As for the drug’s efficacy, Dr Lacey said she had seen significant improvements with medicinal cannabis for severe, refractory nausea in some patients with cancer under her care.
“When you go through all the drugs we have available, including the ones with known side effects, such as levomepromazine, it’s a question of working out the limitations of each drug. I’ve got patients who are self-prescribing cannabis through compassionate access pathways, and they have found it amazingly effective for short periods of time.”
But many doctors harbour doubts about the way medicinal cannabis has been introduced in Australia. Professor Jennifer Martin, Chair of Clinical Pharmacology at the University of Newcastle, has concerns about the new federal legislation for similar reasons to those of the government and the AMA. She says that it doesn’t appear to offer any benefit for patients who can already access locally stored products and that it potentially opens the floodgates for uncontrolled importation without safety checks.
And she adds that, in any case, palliative care may not be the place to start with products lacking standard pharmacology and clinical data, such as medicinal cannabis.

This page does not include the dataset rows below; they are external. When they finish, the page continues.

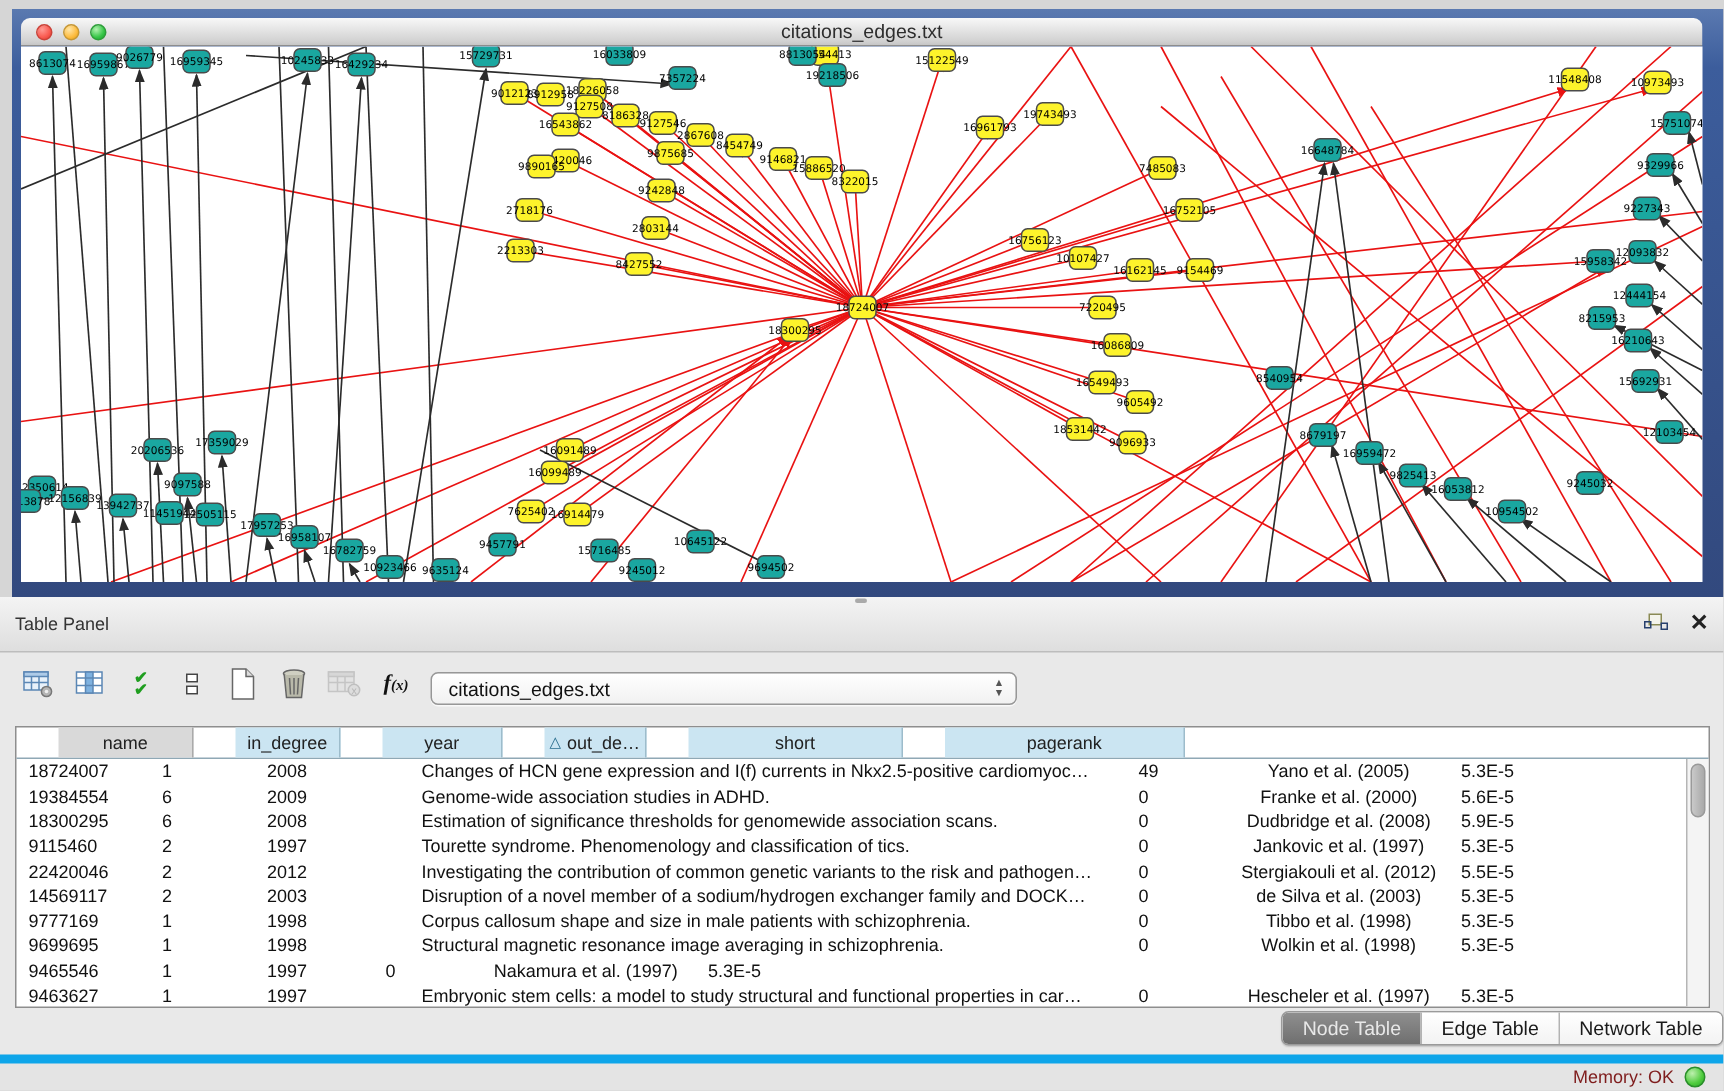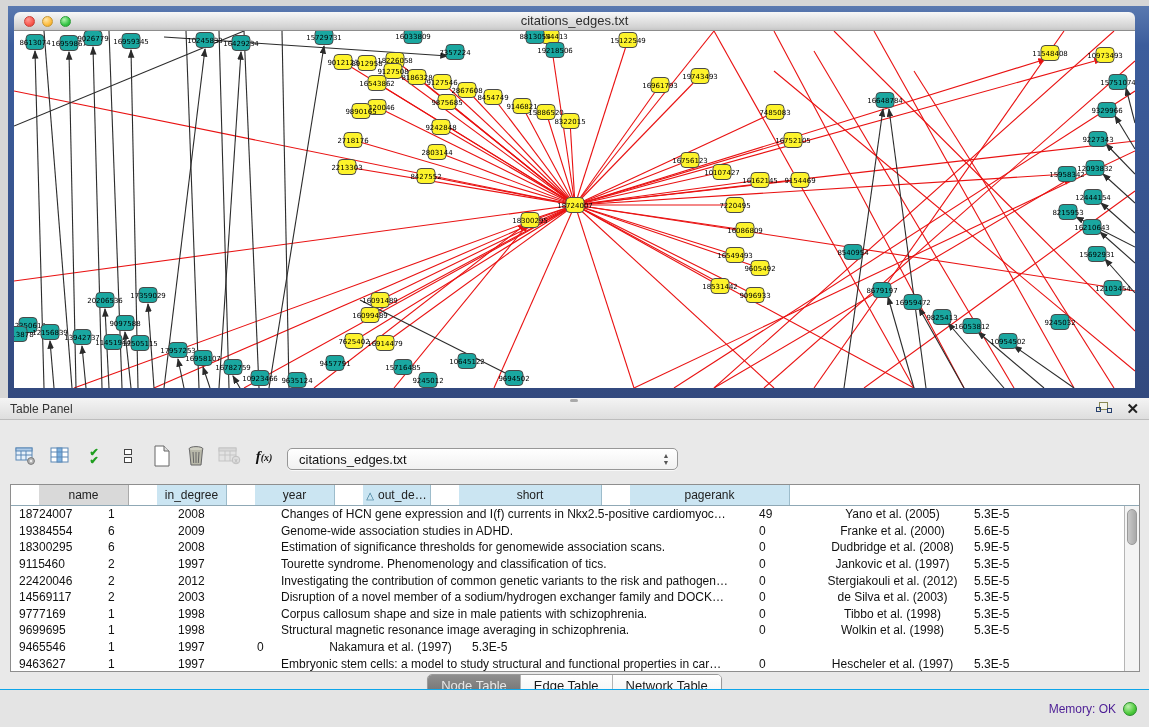--- a/index.html
+++ b/index.html
@@ -17,21 +17,21 @@
   .light.red { background:radial-gradient(circle at 35% 30%, #ff9a94, #f95a50 60%, #d8382e); border:1px solid #ca4238; }
   .light.yellow { background:radial-gradient(circle at 35% 30%, #ffe6a8, #fdbc40 60%, #e09c12); border:1px solid #c69735; }
   .light.green { background:radial-gradient(circle at 35% 30%, #b3f2b0, #37c648 60%, #1f9e2e); border:1px solid #2e9e3a; }
   .win-title { text-align:center; font-size:13px; line-height:18px; color:#2d2d2d; }
   .canvas { width:1121px; height:357px; background:#ffffff; position:relative; overflow:hidden; }
   .canvas svg { display:block; }
 
   
   .table-panel { position:absolute; left:0; top:398px; width:1149px; height:329px; background:#e9e9e9; }
   .splitter-dot { position:absolute; top:1px; left:570px; width:8px; height:3px; border-radius:2px; background:#aaa; }
-  .panel-header { height:22px; background:linear-gradient(#f4f4f4,#dedede); border-bottom:1px solid #bdbdbd;
+  .panel-header { height:37px; background:linear-gradient(#f4f4f4,#dedede); border-bottom:1px solid #bdbdbd;
     display:flex; align-items:center; padding:0 10px; font-size:12px; color:#333; }
   .panel-header .spacer { flex:1; }
   .float-btn { width:16px; height:14px; position:relative; margin-right:14px; cursor:default; }
   .float-btn .sq1 { position:absolute; left:3px; top:0; width:9px; height:8px; border:1px solid #8a8a55; background:#f4f4ec; }
   .float-btn .sq2 { position:absolute; left:0; top:5px; width:5px; height:5px; border:1px solid #27406e; }
   .float-btn .sq3 { position:absolute; right:0; top:6px; width:5px; height:5px; border:1px solid #27406e; }
   .close-btn { font-size:15px; font-weight:bold; color:#222; line-height:14px; }
 
   .toolbar { position:absolute; left:12px; top:40px; height:36px; display:flex; align-items:center; gap:6px; }
   .tool-btn { width:28px; height:30px; display:flex; align-items:center; justify-content:center; }
@@ -56,30 +56,30 @@
   .sort-tri { color:#2a6e8e; font-size:10px; margin-right:4px; }
   .c0{width:90px;} .c1{width:70px;} .c2{width:80px;} .c3{width:502px;} .c4{width:68px;} .c5{width:143px;} .c6{width:160px;}
   .tr { display:flex; height:16.6px; align-items:center; font-size:12px; color:#111; }
   .td { overflow:hidden; white-space:nowrap; text-overflow:ellipsis; }
   .td.c0{padding-left:8px;} .td.c1{padding-left:7px;} .td.c2{padding-left:7px;} .td.c3{padding-left:30px;}
   .td.c4{padding-left:6px;} .td.c5{text-align:center;} .td.c6{padding-left:10px;}
   .vscroll { position:absolute; right:0; top:21px; bottom:0; width:15px; background:#f4f4f4; border-left:1px solid #b5b5b5; }
   .vthumb { position:absolute; left:2px; top:3px; width:10px; height:36px; border-radius:5px;
     background:linear-gradient(90deg,#c9c9c9,#a9a9a9); border:1px solid #9a9a9a; }
 
-  .tabs-bar { position:absolute; left:0; top:276px; width:100%; display:flex; justify-content:center; }
+  .tabs-bar { position:absolute; left:0; top:276px; width:100%; display:flex; justify-content:flex-end; }
   .tabs-group { display:flex; border:1px solid #9a9a9a; border-radius:5px; overflow:hidden; background:#fff;
     box-shadow:0 1px 1px rgba(0,0,0,.15); }
   .tab { height:21px; line-height:21px; padding:0 13px; font-size:13px; color:#1a1a1a; background:linear-gradient(#ffffff,#f3f3f3); }
   .tab + .tab { border-left:1px solid #b3b3b3; }
   .tab.active { background:linear-gradient(#8f8f8f,#6f6f6f); color:#e8e8e8; }
 
-  .status-bar { position:absolute; left:0; bottom:0; width:100%; height:38px; border-top:1px solid #0ea5e9;
+  .status-bar { position:absolute; left:0; bottom:0; width:100%; height:24px; border-top:6px solid #0ea5e9;
     background:#e4e4e4; display:flex; align-items:center; justify-content:flex-end; padding-right:12px; gap:7px;
-    font-size:12px; color:#4c1d95; }
+    font-size:12px; color:#7f1d1d; }
   .mem-dot { width:14px; height:14px; border-radius:50%; border:1px solid #2a8f2a;
     background:radial-gradient(circle at 35% 30%, #bdf0ae, #4ecb3c 60%, #2aa32a); }
 
   
   .tico { display:block; }
 </style>
 </head>
 <body>
 
 <div class="network-frame">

“This our most vulnerable group. Palliative care patients don’t have much reserve and you can really make them quite sick. If you’re going to start with anyone, it should probably be a younger, more robust group,” she told MJA InSight.

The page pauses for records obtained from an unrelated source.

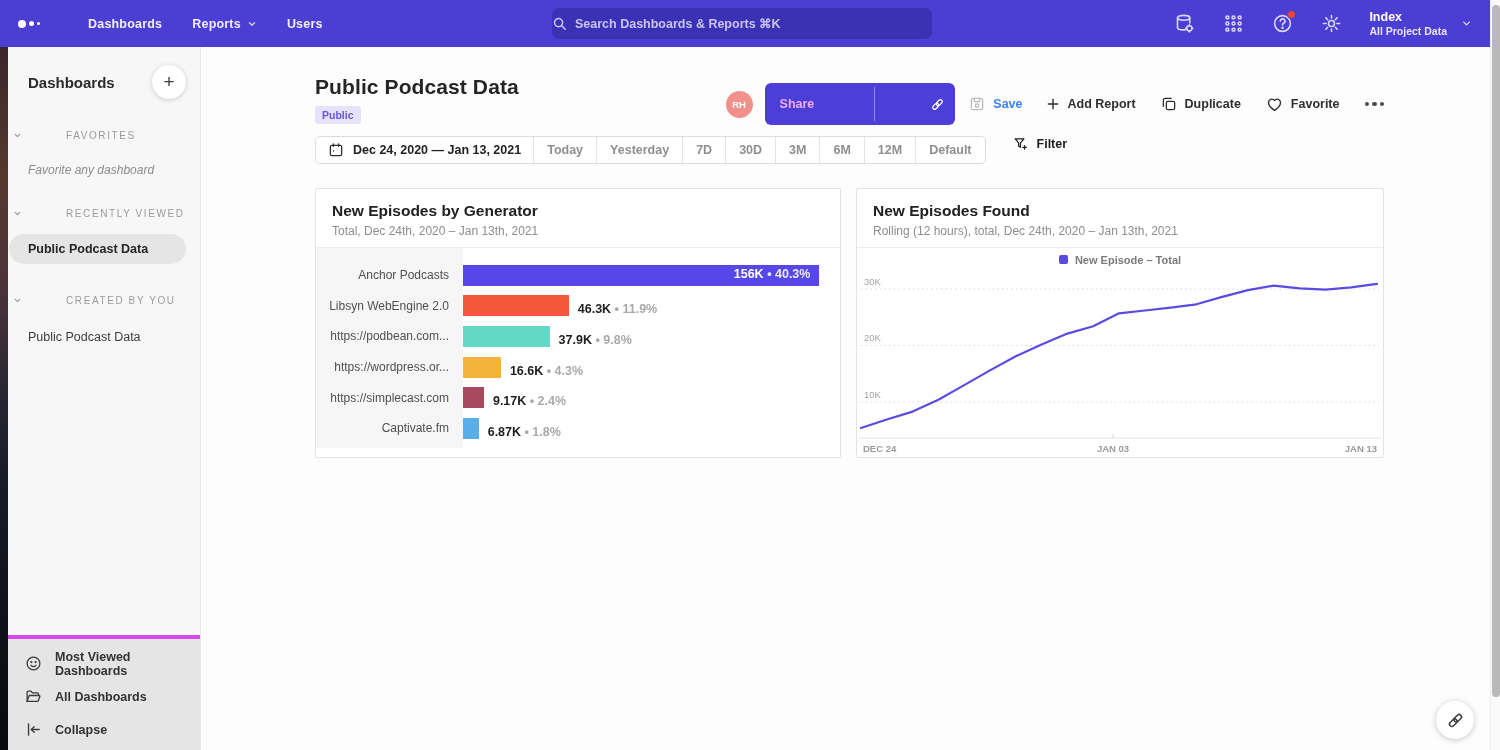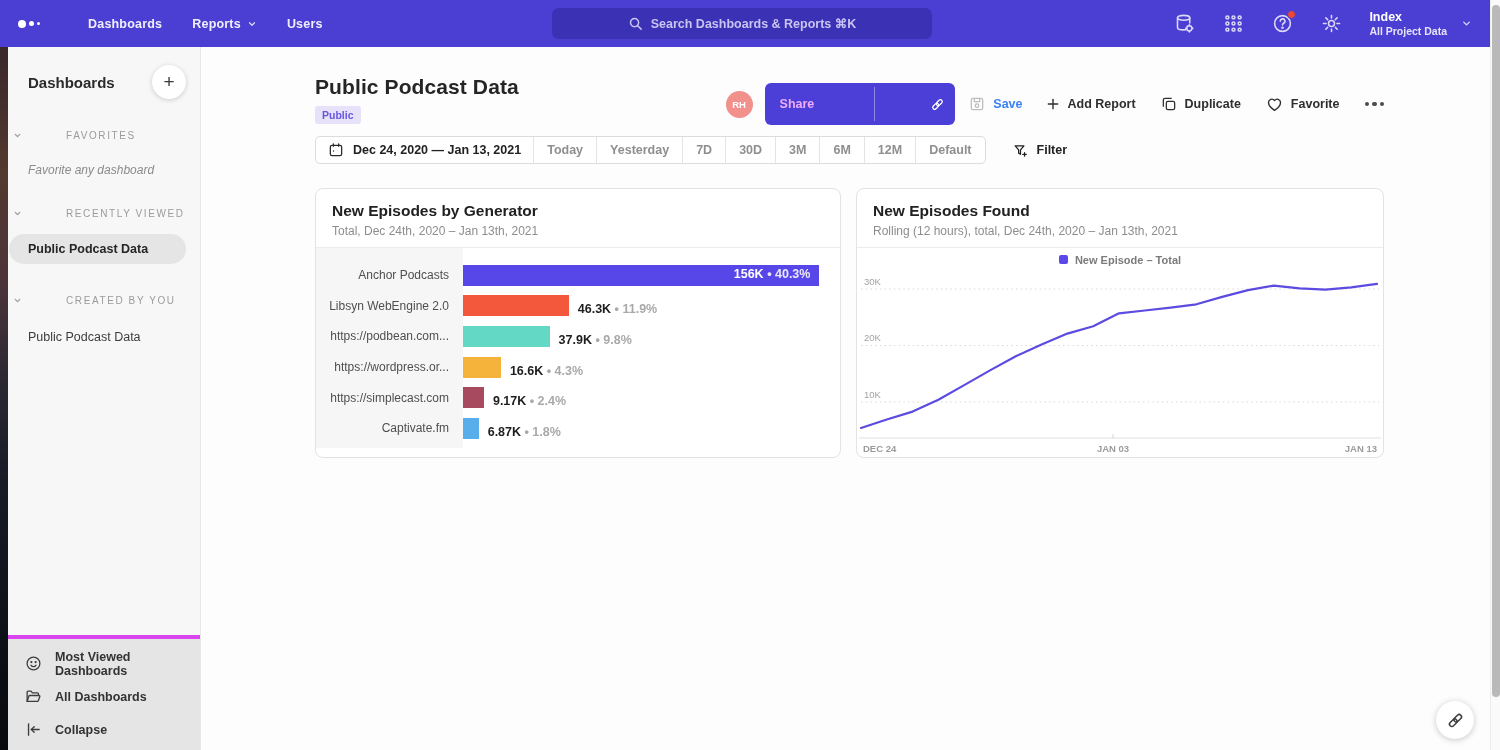--- a/index.html
+++ b/index.html
@@ -7,21 +7,21 @@
 
   
   .navbar { position:absolute; top:0; left:0; width:1490px; height:47px; background:#4a3ed3; display:flex; align-items:center; z-index:5; }
   .nav-left { display:flex; align-items:center; gap:30px; padding-left:18px; }
   .logo-dots { display:flex; align-items:center; gap:3px; margin-right:18px; }
   .logo-dots i { display:block; border-radius:50%; background:#fff; }
   .logo-dots i:nth-child(1){ width:8px; height:8px; }
   .logo-dots i:nth-child(2){ width:5px; height:5px; }
   .logo-dots i:nth-child(3){ width:3px; height:3px; }
   .nav-link { color:#f1effc; font-size:12.5px; font-weight:700; letter-spacing:.2px; display:flex; align-items:center; gap:6px; cursor:pointer; }
-  .search-wrap { position:absolute; left:552px; top:8px; width:380px; height:31px; background:#3a31b5; border-radius:7px; display:flex; align-items:center; justify-content:center; gap:8px; color:#c9c4f2; }
+  .search-wrap { position:absolute; left:552px; top:8px; width:380px; height:31px; background:#3a31b5; border-radius:7px; display:flex; align-items:center; gap:8px; color:#c9c4f2; }
   .search-wrap span { font-size:12.5px; font-weight:600; }
   .nav-right { position:absolute; right:18px; top:0; height:47px; display:flex; align-items:center; gap:27px; color:#dcd8f8; }
   .nav-icon { position:relative; width:22px; height:22px; display:flex; align-items:center; justify-content:center; cursor:pointer; }
   .badge-dot { position:absolute; top:-3px; right:-3px; width:9px; height:9px; background:#f0452e; border:1.5px solid #4a3ed3; border-radius:50%; }
   .project-switch { display:flex; align-items:center; gap:14px; cursor:pointer; color:#fff; }
   .project-name { font-size:12.5px; font-weight:700; line-height:1.25; }
   .project-sub { font-size:10.5px; font-weight:700; color:#e6e3fb; }
 
   
   .scrollbar-track { position:absolute; right:0; top:0; width:10px; height:750px; background:#fafafa; border-left:1px solid #ededed; z-index:6; }
@@ -53,30 +53,30 @@
   .share-btn { display:flex; align-items:stretch; height:42px; background:#4b3fd8; border-radius:6px; overflow:hidden; color:#f0abfc; cursor:pointer; margin-right:14px;gap:45px; }
   .share-btn .share-label { display:flex; align-items:center; padding:0 15px; font-size:12.5px; font-weight:800; }
   .share-btn .share-divider { width:1px; background:rgba(255,255,255,.38); margin:4px 0; }
   .share-btn .share-link-seg { display:flex; align-items:center; justify-content:center; width:35px; }
   .action-item { display:flex; align-items:center; gap:8px; font-size:12.5px; font-weight:700; color:#2e2e2e; cursor:pointer; margin-right:25px; }
   .action-item.disabled { color:#3b82f6; cursor:default; margin-right:23px; }
   .dots-menu { display:flex; gap:3px; cursor:pointer; margin-right:0; }
   .dots-menu i { width:4.5px; height:4.5px; border-radius:50%; background:#4c4c4c; display:block; }
 
   
-  .toolbar { position:absolute; left:114px; top:89px; display:flex; align-items:center; }
+  .toolbar { position:absolute; left:114px; top:89px; display:flex; align-items:flex-start; }
   .range-control { display:flex; align-items:stretch; height:28px; background:#fff; border:1px solid #dcdcdc; border-radius:5px; overflow:hidden; }
   .seg { display:flex; align-items:center; border-right:1px solid #e4e4e4; cursor:pointer; }
   .seg:last-child { border-right:none; }
   .seg-date { gap:9px; padding:0 12px; font-size:12.5px; font-weight:800; color:#222; }
   .seg-preset { padding:0 13px; font-size:12.5px; font-weight:600; color:#8f8f8f; }
   .filter-btn { display:flex; align-items:center; gap:9px; margin-left:27px; font-size:12.5px; font-weight:700; color:#222; cursor:pointer; }
 
   
-  .card { position:absolute; top:141px; height:270px; background:#fff; border:1px solid #e3e3e3; border-radius:8px; }
+  .card { position:absolute; top:141px; height:270px; background:#fff; border:1px solid #e3e3e3; border-radius:2px; }
   .card-bars { left:114px; width:526px; }
   .card-line { left:655px; width:528px; }
   .card-head { padding:13px 16px 9px; border-bottom:1px solid #ececec; }
   .card-title { font-size:15.5px; font-weight:800; color:#212121; }
   .card-sub { font-size:12px; color:#8d8d8d; margin-top:4px; }
 
   
   .bars-body { position:relative; height:208px; }
   .label-col-bg { position:absolute; left:0; top:0; width:147px; height:200px; background:#f6f6f6; }
   .bar-rows { position:relative; padding-top:12px; }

Professor Martin is involved in several cannabis trials, including an ongoing trial measuring improvement with medicinal cannabis in end-of-life patients.
“We’re learning things about dosage and the relationship between dose and symptoms such as development of mental health symptoms. I think it’s worth waiting until we get that data, so we can have an idea about which doses seem effective and which ones may be toxic. I’m just not sure why we have to rush things.”
Professor Martin noted that if the clinical data were not available, the other issue was that the drugs would have difficulty getting listed on the Pharmaceutical Benefits Scheme, and patients would end up out of pocket.
But Dr Lacey said that while getting the data was critically important, it didn’t follow that patients shouldn’t get the treatments in the interim.
“The number one objective is do no harm, and I don’t think cannabis, with good monitoring and prescribing, is going to do a lot of harm in these patients. In palliative care we try to reduce suffering, we look at what may work and then we try and back it up with evidence. One example would be ketamine and octreotide, which we started using to reduce suffering in patients with advanced cancer and then later we were able to get the numbers to run a reasonable randomised controlled trial to evaluate efficacy.”
Even if the treatment is effective in palliative care, there’s also the wider issue of whether more easily available medicinal cannabis may open the door to its use in ways not intended by the legislation. Professor Martin points to the example of US state of Colorado, where medicinal cannabis is considerably easier to obtain than here in Australia.
“I was talking to the head of the Colorado program just a few months ago. They desperately want to do the research, but no one wants to because they’ve already got the product. There’s a sense that people are just using cannabis to treat a whole lot of things, many of which have more effective therapy available than adding another drug. And we know from years of recreational cannabis use that those products may take away motivation and have other social problems. Even though it’s ostensibly medical, there’s a feeling that they’ve legalised a drug and it’s very difficult to pull back from that.”
Australia would do well to take note, she says.